-------- INPUT RECORDS --------
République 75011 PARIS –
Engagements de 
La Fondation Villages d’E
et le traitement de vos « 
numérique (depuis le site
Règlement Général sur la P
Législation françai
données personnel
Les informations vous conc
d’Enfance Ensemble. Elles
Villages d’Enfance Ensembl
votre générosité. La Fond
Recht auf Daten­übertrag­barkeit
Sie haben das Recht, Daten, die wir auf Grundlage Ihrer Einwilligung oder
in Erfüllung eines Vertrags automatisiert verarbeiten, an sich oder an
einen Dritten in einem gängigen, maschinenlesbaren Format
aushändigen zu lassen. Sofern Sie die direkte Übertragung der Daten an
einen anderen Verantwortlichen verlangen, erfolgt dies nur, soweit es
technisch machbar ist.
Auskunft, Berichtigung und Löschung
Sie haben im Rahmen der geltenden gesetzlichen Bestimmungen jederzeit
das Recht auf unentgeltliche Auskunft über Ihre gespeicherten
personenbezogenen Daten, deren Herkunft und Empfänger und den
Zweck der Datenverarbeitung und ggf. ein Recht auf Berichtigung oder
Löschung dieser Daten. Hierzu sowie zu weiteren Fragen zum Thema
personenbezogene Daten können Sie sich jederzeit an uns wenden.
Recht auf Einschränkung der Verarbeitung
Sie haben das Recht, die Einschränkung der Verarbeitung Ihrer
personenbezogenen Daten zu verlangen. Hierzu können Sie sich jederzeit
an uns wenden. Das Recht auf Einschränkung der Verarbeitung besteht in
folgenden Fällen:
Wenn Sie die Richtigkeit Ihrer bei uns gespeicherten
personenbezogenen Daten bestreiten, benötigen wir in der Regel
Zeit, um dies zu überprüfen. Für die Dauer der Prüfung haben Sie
--------
-------- INPUT RECORDS --------
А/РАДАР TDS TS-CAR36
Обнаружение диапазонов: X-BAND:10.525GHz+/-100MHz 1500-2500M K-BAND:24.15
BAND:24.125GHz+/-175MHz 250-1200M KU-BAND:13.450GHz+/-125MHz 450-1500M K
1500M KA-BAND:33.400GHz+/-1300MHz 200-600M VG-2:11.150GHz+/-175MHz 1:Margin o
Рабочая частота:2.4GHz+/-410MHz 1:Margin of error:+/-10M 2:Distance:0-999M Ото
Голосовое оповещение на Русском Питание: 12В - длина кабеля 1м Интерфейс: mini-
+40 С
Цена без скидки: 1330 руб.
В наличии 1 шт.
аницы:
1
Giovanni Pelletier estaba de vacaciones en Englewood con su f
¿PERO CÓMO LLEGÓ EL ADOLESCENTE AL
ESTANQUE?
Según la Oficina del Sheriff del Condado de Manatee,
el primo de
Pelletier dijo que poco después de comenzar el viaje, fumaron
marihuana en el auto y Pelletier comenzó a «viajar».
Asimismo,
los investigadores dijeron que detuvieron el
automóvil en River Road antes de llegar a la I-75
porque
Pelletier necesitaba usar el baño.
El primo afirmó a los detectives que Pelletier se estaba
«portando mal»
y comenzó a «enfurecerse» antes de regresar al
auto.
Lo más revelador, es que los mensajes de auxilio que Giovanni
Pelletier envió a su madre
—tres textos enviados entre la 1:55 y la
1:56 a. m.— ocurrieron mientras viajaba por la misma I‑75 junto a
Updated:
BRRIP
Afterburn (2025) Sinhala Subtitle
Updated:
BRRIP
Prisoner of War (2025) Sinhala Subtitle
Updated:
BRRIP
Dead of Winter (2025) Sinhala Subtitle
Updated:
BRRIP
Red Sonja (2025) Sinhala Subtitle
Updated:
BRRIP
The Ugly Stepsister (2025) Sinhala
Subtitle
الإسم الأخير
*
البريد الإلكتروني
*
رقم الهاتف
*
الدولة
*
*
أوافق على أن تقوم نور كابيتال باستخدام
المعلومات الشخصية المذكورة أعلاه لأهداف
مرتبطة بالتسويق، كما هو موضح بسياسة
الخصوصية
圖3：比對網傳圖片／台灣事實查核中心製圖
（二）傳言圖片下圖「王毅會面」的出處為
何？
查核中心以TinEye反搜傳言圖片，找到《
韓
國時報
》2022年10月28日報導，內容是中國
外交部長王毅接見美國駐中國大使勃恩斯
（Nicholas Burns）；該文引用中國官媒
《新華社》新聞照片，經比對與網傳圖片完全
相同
--------
### ABOUT THIS TASK
From the data above, output exactly the lines between the one containing "Recht auf Daten­übertrag­barkeit" and the one containing "Zeit, um dies", counting both of them.

### RESULT OF THIS TASK
Recht auf Daten­übertrag­barkeit
Sie haben das Recht, Daten, die wir auf Grundlage Ihrer Einwilligung oder
in Erfüllung eines Vertrags automatisiert verarbeiten, an sich oder an
einen Dritten in einem gängigen, maschinenlesbaren Format
aushändigen zu lassen. Sofern Sie die direkte Übertragung der Daten an
einen anderen Verantwortlichen verlangen, erfolgt dies nur, soweit es
technisch machbar ist.
Auskunft, Berichtigung und Löschung
Sie haben im Rahmen der geltenden gesetzlichen Bestimmungen jederzeit
das Recht auf unentgeltliche Auskunft über Ihre gespeicherten
personenbezogenen Daten, deren Herkunft und Empfänger und den
Zweck der Datenverarbeitung und ggf. ein Recht auf Berichtigung oder
Löschung dieser Daten. Hierzu sowie zu weiteren Fragen zum Thema
personenbezogene Daten können Sie sich jederzeit an uns wenden.
Recht auf Einschränkung der Verarbeitung
Sie haben das Recht, die Einschränkung der Verarbeitung Ihrer
personenbezogenen Daten zu verlangen. Hierzu können Sie sich jederzeit
an uns wenden. Das Recht auf Einschränkung der Verarbeitung besteht in
folgenden Fällen:
Wenn Sie die Richtigkeit Ihrer bei uns gespeicherten
personenbezogenen Daten bestreiten, benötigen wir in der Regel
Zeit, um dies zu überprüfen. Für die Dauer der Prüfung haben Sie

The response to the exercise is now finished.